EXTRACTED TEXT:
++++

Meanwhile, incremental security demand resulting from AI is rapidly taking shape: as enterprises deploy AI models, agents, and data pipelines at scale, protecting these new assets will generate considerable additional budgets. Morgan Stanley estimates this new demand is enough to offset market losses, expanding the net market size of cybersecurity software by about 10% compared to today.

Data from the attack side further strengthens the demand logic: currently, 80% to 90% of attacks are generated by AI, with attack costs approaching zero. This not only fails to weaken the rationale for security expenditures, but fundamentally strengthens the need for real-time detection, response, and identity security capabilities.

The Strongest Defensive Barriers

Morgan Stanley divides the cybersecurity market into three levels: preventative security, control point/border security, and runtime security, highlighting that AI’s disruptive impact is highly uneven across these levels.

++++

PROBLEM SET:
1/ List the levels into which Morgan Stanley divides the cybersecurity market, according to the passage on AI and cybersecurity demand.
2/ Write the next part of the passage on AI and cybersecurity demand, picking up after its final sentence.

SUPPLIED ENTRIES:
++++

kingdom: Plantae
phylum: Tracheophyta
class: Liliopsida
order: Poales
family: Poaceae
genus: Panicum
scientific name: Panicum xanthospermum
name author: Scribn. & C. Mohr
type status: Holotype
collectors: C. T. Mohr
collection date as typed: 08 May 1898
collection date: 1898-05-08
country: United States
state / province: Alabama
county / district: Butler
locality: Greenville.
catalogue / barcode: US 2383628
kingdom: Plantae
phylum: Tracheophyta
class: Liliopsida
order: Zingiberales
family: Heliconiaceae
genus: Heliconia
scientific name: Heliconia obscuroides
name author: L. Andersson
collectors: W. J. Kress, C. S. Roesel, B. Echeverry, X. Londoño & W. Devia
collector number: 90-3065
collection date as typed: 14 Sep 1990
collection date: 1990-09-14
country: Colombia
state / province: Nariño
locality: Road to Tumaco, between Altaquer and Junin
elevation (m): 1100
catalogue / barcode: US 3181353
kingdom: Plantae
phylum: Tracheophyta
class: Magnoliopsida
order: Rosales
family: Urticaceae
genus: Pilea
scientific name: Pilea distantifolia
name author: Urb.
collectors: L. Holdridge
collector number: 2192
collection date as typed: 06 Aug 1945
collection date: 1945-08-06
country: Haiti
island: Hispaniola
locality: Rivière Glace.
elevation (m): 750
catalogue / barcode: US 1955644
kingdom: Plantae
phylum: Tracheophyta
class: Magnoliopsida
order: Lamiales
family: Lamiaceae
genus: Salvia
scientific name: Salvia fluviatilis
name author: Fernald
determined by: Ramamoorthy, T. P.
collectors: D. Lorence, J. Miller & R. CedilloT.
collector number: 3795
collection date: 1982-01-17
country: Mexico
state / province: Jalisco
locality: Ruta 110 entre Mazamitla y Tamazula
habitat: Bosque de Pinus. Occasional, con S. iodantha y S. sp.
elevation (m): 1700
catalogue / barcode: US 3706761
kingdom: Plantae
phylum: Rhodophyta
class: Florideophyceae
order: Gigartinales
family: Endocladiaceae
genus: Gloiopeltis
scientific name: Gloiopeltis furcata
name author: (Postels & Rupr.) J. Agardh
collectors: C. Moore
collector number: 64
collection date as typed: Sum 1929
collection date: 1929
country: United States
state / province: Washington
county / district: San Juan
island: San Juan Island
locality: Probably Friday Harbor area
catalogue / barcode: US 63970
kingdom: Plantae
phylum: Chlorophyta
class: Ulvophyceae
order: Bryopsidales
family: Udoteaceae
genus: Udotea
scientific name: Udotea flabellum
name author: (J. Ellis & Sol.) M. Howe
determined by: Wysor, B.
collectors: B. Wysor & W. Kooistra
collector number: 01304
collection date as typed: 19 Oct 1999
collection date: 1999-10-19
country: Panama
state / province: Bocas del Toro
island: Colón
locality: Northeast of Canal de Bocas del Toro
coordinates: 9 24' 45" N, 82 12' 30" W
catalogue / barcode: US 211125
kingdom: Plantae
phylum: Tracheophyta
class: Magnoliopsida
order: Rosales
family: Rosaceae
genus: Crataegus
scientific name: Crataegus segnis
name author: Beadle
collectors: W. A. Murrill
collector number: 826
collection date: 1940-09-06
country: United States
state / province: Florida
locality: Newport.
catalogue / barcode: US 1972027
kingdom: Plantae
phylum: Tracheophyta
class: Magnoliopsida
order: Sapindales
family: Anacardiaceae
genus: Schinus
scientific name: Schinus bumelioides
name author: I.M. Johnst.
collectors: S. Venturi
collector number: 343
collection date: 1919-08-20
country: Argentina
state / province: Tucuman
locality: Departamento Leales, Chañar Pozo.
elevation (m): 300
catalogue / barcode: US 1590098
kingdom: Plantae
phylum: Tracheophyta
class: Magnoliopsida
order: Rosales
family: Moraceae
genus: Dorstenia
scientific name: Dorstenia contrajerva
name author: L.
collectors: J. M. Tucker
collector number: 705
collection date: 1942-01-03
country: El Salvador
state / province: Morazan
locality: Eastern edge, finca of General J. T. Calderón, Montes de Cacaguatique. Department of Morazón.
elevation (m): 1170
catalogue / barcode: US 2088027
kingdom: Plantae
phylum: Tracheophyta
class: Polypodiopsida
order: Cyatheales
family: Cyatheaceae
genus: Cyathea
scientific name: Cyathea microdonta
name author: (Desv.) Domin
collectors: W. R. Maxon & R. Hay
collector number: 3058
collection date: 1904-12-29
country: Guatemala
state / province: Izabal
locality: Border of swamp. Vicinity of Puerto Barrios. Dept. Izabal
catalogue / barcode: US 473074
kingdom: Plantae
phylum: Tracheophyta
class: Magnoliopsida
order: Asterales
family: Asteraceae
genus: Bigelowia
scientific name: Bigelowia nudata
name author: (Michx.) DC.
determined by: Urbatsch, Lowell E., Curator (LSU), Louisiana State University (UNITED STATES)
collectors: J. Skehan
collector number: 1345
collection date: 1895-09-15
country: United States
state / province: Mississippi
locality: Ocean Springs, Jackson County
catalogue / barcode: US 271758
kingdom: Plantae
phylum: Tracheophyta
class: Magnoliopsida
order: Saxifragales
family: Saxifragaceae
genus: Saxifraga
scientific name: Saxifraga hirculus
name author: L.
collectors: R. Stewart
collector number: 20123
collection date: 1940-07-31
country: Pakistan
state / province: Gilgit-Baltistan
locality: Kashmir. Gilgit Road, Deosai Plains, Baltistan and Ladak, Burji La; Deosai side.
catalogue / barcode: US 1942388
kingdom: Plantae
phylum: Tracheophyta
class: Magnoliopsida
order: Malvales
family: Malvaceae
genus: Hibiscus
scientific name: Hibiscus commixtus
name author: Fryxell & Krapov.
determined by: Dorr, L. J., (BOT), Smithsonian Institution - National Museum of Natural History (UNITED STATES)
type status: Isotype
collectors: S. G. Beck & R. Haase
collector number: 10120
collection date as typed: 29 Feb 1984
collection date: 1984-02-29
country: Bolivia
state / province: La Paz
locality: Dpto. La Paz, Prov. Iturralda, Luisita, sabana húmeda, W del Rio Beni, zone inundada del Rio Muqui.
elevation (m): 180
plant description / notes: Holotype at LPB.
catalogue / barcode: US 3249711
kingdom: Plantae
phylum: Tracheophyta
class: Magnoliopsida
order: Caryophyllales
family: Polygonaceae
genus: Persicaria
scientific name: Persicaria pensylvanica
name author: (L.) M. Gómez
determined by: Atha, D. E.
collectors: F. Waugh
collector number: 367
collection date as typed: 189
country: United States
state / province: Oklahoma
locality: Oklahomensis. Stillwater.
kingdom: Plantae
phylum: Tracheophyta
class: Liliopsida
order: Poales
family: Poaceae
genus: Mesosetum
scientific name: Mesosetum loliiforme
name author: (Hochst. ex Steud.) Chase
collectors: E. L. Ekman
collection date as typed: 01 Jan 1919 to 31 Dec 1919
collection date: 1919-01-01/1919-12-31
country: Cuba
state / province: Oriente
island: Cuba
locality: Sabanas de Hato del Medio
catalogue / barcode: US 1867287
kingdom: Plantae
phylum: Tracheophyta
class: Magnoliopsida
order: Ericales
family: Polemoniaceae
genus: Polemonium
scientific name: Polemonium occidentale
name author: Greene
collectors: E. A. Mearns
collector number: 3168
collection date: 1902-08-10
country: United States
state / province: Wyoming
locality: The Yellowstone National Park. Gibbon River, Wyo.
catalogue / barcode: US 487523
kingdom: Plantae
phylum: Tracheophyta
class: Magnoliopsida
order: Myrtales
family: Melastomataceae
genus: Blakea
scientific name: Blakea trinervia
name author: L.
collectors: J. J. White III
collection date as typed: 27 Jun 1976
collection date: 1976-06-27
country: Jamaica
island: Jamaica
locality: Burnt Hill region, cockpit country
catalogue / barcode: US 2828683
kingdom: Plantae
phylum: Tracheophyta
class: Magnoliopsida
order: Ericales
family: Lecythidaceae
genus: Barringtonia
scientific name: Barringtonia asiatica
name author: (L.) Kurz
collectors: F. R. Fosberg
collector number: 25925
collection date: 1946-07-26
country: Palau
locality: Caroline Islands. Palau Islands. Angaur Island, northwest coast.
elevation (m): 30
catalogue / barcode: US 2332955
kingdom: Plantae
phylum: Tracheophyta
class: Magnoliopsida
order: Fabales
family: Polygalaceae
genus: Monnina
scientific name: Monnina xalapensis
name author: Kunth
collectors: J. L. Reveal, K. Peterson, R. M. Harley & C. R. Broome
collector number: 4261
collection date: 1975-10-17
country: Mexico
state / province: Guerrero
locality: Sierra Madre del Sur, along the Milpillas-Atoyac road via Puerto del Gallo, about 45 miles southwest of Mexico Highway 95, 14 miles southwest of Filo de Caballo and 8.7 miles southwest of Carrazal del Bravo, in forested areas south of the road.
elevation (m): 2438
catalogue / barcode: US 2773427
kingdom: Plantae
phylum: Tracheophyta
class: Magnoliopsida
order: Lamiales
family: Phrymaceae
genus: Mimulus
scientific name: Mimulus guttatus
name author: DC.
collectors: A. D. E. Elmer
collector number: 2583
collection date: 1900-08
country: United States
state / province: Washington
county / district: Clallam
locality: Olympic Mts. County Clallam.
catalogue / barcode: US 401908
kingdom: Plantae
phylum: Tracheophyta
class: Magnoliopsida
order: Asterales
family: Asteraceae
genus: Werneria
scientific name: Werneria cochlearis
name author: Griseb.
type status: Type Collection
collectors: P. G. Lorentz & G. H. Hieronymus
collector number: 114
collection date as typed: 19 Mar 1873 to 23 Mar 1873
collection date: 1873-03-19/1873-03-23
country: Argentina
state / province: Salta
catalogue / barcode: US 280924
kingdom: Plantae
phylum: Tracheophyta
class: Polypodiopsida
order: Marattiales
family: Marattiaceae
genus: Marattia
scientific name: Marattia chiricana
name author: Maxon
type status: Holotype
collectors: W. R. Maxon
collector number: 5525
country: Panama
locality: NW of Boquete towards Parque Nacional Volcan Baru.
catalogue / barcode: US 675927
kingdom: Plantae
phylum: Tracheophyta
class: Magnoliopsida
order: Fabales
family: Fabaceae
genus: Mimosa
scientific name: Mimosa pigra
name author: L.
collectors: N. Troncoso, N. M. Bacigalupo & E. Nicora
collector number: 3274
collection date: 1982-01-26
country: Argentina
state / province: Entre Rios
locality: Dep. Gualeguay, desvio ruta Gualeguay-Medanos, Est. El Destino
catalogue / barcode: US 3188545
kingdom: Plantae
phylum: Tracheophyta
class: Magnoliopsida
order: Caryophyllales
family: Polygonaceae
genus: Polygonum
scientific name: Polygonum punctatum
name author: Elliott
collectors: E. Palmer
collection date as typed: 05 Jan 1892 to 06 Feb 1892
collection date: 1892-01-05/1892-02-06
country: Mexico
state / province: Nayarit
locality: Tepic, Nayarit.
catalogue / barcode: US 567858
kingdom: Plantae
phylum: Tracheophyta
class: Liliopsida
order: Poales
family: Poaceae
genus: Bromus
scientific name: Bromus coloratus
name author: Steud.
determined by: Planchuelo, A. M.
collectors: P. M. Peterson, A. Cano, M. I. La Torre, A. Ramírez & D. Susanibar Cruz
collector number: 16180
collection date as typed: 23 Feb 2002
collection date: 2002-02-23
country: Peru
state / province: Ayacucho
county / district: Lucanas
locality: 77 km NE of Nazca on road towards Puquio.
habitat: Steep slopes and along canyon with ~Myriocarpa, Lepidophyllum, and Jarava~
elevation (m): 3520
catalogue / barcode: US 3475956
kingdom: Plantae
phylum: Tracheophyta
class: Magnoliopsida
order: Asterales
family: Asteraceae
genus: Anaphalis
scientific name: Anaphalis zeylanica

++++

ANSWERS TO THE TASKS:
1/
- Preventative security
- Control point/border security
- Runtime security

2/
Runtime security is difficult to disrupt because after AI models enter production, threats such as prompt injection, data leaks, and model abuse must be captured and addressed in real time; they cannot be eradicated during development and training. Both control point and runtime security require low latency and deterministic responses, which fundamentally conflict with current probabilistic AI models. CrowdStrike, Palo Alto Networks, Okta, and SailPoint are leveraging their capabilities in endpoint, network, and identity security to extend into the AI layer, constructing dynamic execution "guardrails" around real-time AI systems.

Cost logic is also not to be ignored. Morgan Stanley points out that processing high-frequency security tasks such as email filtering or authentication with large language models may incur computational costs several orders of magnitude higher than existing solutions.

Currently, email security and identity platforms typically charge low single-digit dollars per user per month, handling hundreds of thousands or more events, meaning marginal cost per event is less than a cent; running token-based AI models at similar scale introduces significantly higher computational expenses. Morgan Stanley believes in the near term, AI is more likely to play an "augmentation" role in cost-sensitive, low-latency scenarios, rather than completely replace existing architectures.

Non-Human Identity Becomes the Next Core Battleground

The proliferation of AI is pushing the strategic importance of identity security. As the number of APIs, machine identities, and autonomous agents—collectively "non-human identities" (NHI)—grows rapidly, traditional human-centric identity management frameworks can no longer cover emerging risks.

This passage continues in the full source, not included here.